Digital production platform aims to make steel production more sustainable and energy-efficient
Ambition and specific objectives
The transition to low carbon and eco-friendly steel production in Europe requires a significant transformation of the steelmaking processes, particularly the introduction of new steelmaking routes. There is a clear need for enablers to plan and manage this revolution and ensure sustainable steel production. In this context, the steel production requires breakthrough technologies to reduce its environmental footprint as close to zero as possible. Additionally, a seamless digitalisation of the production processes and skilled personnel are necessary to support and comprehend the transformation process. DiGreeS will tackle these challenges by implementing an integrated digitalisation approach throughout the steel value chain, to enable an enhanced use of the industrial data collected along the process chain and ensuring the uptake of human experiences for easier industrial integration. The aim of DiGreeS is to develop a user-friendly digital platform for networked production based on novel and soft sensors as well as related approaches and models, which will be demonstrated in three individual use cases targeting different segments of the steel value chain. Within DiGreeS comprehensive digital twins will be developed to support the efficient feedstock verification and real-time control of the crude steel (CS) production with the electric arc furnace (EAF) and to increase the process yield while improving the quality of intermediate and final steel products. In this context, the potential of artificial intelligence (AI) and machine learning (ML) technologies will be fully exploited to support the optimal use of process data, and various scenarios specific to each use case (UC) will be modelled. Consequently, DiGreeS will apply digitalisation solutions to improve the product quality of CS and final products, to enhance the raw material and energy efficiency of the steel production process, and thus to increase the circularity and reduce the CO2 emissions of steel production.
- These aforementioned challenges will be tackled through the following specific objectives:
- Development of a data ecosystem for planning and process management that increases the data availability across the steel supply chain
- Integration of novel sensor technologies combined with digital process models for real-time process monitoring and prediction of process conditions (e.g. slag parameters), as well as control and optimization of process parameters, including forecasting energy requirement and product quality
- Tracking of relevant process and material information across the entire process chain for synergetic process optimizations with improved database
- Feedstock characterisation of HMS through cutting-edge sensors, inline sensor and machine control-data feeding digital process models
- Establishment of decision support tools to support operators and process experts
Use cases along the steel value chain
The UC1 is focused on the heavy melting scrap (HMS) verification. Currently, the HMS characterisation is based on visual inspection by experienced employees and random sample spectroscopic analysis with handheld X-Ray fluorescence. An improved and reliable scrap characterisation is needed to allow operator-friendly sorting and better separation to reduce impurities in the targeted steel heat.

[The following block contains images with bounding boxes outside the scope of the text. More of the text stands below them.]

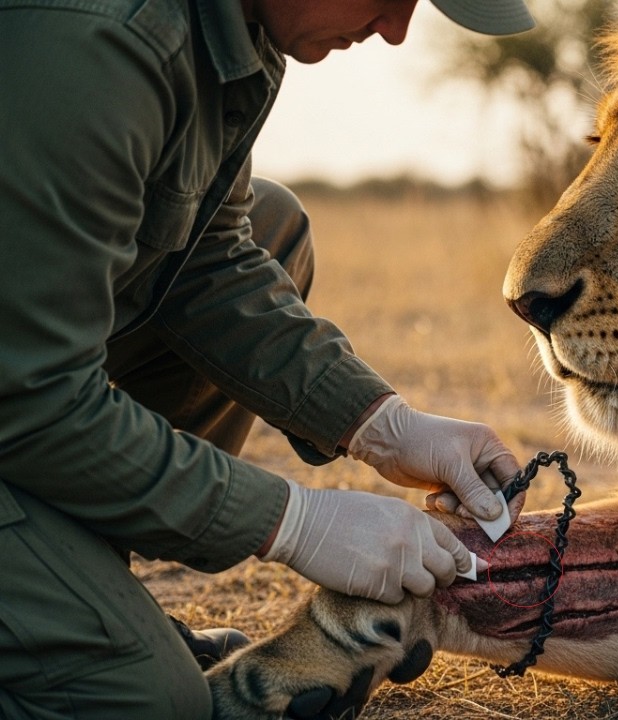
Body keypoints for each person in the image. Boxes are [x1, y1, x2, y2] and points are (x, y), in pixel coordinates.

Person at [0, 0, 536, 717]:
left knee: (271, 225)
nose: (397, 30)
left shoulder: (239, 32)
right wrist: (293, 522)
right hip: (21, 394)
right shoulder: (104, 41)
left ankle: (77, 592)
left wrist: (379, 422)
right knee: (142, 704)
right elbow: (30, 396)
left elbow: (205, 262)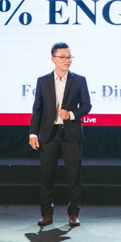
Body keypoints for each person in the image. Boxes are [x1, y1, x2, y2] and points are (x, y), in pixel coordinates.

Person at [29, 42, 92, 228]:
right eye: (63, 57)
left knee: (74, 176)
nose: (67, 60)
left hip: (71, 134)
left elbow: (87, 105)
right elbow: (37, 109)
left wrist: (70, 115)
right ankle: (46, 214)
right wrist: (33, 134)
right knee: (47, 175)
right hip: (49, 134)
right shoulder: (43, 81)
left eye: (69, 57)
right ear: (53, 59)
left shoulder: (79, 80)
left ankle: (73, 213)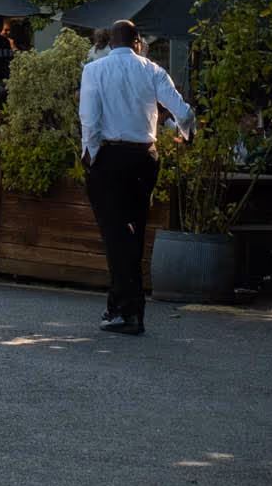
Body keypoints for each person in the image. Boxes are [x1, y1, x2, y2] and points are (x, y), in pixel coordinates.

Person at [78, 18, 192, 336]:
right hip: (144, 156)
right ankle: (123, 307)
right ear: (137, 42)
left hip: (110, 155)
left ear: (110, 42)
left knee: (115, 234)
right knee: (134, 231)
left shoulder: (94, 70)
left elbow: (89, 117)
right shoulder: (152, 70)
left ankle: (126, 311)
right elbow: (181, 110)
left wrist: (91, 151)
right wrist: (187, 135)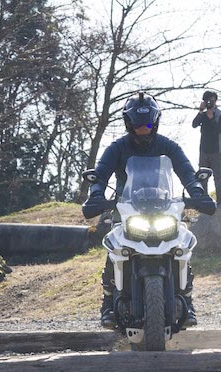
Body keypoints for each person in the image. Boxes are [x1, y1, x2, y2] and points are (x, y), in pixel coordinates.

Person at [86, 92, 212, 329]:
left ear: (155, 122)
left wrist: (196, 191)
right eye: (137, 124)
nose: (143, 129)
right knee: (115, 245)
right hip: (126, 208)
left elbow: (185, 171)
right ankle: (107, 303)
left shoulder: (168, 146)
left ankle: (186, 299)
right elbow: (100, 174)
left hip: (164, 206)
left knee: (180, 244)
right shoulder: (117, 147)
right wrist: (96, 195)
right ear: (128, 123)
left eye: (147, 124)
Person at [192, 90, 221, 204]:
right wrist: (200, 111)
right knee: (202, 178)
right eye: (206, 101)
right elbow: (194, 124)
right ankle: (204, 202)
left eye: (210, 101)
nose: (208, 103)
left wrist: (211, 117)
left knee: (218, 179)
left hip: (217, 152)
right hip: (204, 151)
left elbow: (218, 131)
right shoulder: (202, 115)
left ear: (215, 101)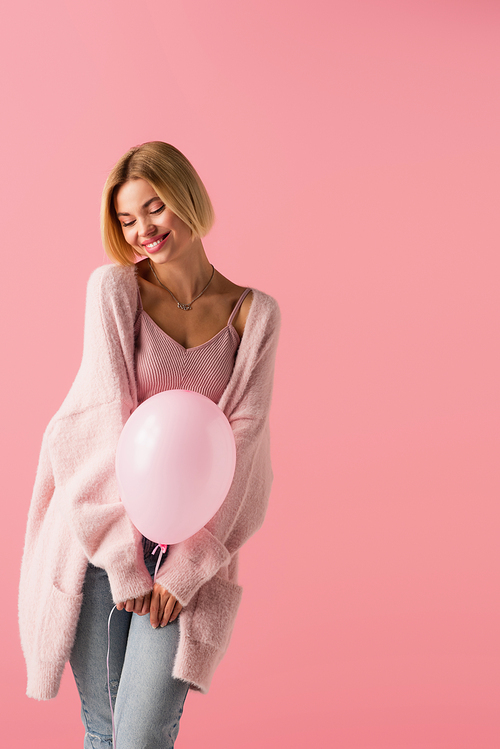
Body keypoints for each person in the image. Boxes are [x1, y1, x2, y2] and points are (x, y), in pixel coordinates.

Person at [18, 142, 281, 748]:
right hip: (99, 537)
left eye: (153, 208)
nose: (142, 231)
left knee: (141, 737)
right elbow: (100, 421)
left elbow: (246, 446)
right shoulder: (115, 291)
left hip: (187, 550)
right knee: (104, 729)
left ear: (187, 196)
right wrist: (120, 562)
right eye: (127, 220)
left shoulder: (255, 315)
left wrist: (186, 572)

UC2 focuses on optimising the production of crude steel by EAF. Currently, the process control of the scrap-based EAF is highly empirical, relying mainly on the individual skills of the operators and on fixed operating patterns, but not on real-time measured process data, making the current process inefficient in terms of material and energy. An innovative solution is needed to monitor and control sustainability of the running process conditions, to set up countermeasures to stay into the optimal process window.
UC3 is focused on the quality assurance of semi-finished products particularly steel sheets, and the optimisation of the process parameters. The current process control is based on long-term system behaviour, lacks regular updates and doesn't consider changes in the production system or inline sensor data, and the final quality of the product is determined after its levelling, blanking and annealing. Around 4% of the steel sheets need to be reworked (levelling and annealing), that leads to up to 20% of additional plant utilization because a rework of plate material is significantly more time consuming than the processing of the coil material. A new approach is needed to optimise the levelling process using data from previous process steps, as well as predicting final product quality before annealing, to reduce the re-work by half (down to 2%).
Impact
Various scenarios will be modeled for three different use cases: The innovative digitalization solutions used are intended to increase the product quality of the steel products, the raw material and energy efficiency of the manufacturing process and thus increase their recyclability. At the same time, the digital platform aims to reduce the steel industry's CO2 emissions by up to 6 million tons per year and save annual costs of up to €800 million.